- _MATERIAL PROVIDED_
---

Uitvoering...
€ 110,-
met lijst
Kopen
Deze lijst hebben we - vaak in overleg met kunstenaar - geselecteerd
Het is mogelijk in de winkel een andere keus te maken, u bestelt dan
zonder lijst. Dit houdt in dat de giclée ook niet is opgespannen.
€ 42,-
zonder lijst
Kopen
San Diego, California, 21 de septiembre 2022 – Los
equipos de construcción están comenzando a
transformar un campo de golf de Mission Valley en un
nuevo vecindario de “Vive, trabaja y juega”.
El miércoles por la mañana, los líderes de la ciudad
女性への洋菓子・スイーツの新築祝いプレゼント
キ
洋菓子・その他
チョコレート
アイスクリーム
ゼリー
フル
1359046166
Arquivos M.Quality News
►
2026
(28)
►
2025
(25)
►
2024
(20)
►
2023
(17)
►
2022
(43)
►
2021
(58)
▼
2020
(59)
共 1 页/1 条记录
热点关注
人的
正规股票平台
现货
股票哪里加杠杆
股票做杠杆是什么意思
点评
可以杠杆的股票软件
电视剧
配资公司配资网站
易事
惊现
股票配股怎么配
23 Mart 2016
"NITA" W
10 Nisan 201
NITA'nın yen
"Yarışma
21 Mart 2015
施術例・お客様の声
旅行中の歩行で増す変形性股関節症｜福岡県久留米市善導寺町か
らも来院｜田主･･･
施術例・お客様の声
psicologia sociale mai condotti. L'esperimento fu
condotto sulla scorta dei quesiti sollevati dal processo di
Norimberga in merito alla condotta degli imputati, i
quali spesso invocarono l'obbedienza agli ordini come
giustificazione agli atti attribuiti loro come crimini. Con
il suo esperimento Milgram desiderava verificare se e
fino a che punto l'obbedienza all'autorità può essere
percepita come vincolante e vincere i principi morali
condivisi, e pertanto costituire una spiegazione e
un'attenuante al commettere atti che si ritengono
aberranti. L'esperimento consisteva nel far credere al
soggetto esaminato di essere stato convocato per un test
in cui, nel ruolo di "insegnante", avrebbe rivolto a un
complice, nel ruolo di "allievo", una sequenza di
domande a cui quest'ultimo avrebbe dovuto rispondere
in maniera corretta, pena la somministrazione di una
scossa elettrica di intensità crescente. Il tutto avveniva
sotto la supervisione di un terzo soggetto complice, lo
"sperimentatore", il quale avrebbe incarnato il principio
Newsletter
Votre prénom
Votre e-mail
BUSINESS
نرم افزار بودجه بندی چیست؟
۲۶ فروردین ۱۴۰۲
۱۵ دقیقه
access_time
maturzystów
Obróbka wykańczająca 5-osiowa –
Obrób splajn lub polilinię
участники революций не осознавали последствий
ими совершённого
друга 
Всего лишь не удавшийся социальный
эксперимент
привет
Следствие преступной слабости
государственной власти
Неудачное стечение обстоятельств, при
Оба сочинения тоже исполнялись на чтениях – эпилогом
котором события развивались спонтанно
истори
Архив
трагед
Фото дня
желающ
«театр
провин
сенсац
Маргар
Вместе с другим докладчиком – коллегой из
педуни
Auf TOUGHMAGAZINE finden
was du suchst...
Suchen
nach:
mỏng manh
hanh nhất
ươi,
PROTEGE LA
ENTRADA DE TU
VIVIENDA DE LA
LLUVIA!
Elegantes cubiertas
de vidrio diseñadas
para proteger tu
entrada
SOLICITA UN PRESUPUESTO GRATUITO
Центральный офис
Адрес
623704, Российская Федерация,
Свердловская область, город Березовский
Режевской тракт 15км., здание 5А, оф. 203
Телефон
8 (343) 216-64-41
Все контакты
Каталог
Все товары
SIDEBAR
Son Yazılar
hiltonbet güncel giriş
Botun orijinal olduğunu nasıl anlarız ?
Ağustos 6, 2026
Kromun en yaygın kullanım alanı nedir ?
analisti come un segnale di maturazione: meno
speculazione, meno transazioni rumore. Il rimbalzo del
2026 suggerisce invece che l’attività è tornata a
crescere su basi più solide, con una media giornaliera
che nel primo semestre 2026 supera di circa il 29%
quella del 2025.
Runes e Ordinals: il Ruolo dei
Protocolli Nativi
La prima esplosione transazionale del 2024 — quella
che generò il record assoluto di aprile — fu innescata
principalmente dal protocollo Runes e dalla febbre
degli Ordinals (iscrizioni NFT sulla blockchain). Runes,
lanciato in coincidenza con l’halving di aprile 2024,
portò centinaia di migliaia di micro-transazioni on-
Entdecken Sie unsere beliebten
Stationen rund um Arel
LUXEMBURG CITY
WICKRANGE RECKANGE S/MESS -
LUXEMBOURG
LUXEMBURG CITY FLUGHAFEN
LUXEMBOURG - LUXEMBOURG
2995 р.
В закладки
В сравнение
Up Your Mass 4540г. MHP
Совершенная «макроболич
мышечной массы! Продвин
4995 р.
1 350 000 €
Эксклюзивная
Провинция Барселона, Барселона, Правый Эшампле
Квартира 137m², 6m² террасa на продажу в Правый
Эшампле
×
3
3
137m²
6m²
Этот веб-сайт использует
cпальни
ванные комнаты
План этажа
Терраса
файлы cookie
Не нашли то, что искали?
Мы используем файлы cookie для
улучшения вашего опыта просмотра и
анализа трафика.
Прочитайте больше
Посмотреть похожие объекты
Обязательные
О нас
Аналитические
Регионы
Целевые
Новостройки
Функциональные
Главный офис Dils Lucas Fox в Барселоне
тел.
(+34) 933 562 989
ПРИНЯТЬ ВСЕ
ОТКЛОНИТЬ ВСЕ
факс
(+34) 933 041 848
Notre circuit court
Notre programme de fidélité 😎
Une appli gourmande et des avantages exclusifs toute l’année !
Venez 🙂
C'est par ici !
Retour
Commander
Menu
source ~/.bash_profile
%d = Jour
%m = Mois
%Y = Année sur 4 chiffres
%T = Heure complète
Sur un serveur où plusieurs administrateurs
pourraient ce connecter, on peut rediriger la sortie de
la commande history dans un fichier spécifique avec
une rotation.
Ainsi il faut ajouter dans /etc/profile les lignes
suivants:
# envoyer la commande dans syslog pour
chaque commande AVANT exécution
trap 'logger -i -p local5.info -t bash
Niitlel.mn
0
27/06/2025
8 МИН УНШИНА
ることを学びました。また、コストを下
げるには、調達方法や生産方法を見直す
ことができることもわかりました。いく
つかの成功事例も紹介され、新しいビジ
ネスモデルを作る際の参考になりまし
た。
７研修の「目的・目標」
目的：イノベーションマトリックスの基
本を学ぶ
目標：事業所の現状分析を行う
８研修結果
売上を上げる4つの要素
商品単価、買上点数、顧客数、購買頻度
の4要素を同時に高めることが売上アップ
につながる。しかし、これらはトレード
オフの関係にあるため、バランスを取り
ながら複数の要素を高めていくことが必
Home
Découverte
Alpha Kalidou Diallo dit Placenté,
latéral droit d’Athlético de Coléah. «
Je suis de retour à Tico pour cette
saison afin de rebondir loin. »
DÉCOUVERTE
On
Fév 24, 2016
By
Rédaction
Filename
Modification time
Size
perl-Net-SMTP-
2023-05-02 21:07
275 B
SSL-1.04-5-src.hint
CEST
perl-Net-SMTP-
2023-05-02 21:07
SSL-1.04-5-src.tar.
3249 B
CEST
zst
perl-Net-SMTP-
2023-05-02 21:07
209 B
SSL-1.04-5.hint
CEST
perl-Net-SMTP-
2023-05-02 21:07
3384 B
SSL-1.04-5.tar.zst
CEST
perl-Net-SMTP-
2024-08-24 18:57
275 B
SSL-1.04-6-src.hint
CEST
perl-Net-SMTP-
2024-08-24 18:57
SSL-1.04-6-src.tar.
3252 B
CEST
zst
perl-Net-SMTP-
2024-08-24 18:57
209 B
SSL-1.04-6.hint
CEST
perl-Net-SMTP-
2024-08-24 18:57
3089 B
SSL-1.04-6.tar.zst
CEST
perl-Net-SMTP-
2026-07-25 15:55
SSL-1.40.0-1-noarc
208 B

---

Reproduce verbatim the lines of the items above, from the very start through the line containing "nuevo vecindario de", both ends included.

- _TASK ANSWER_
Uitvoering...
€ 110,-
met lijst
Kopen
Deze lijst hebben we - vaak in overleg met kunstenaar - geselecteerd
Het is mogelijk in de winkel een andere keus te maken, u bestelt dan
zonder lijst. Dit houdt in dat de giclée ook niet is opgespannen.
€ 42,-
zonder lijst
Kopen
San Diego, California, 21 de septiembre 2022 – Los
equipos de construcción están comenzando a
transformar un campo de golf de Mission Valley en un
nuevo vecindario de “Vive, trabaja y juega”.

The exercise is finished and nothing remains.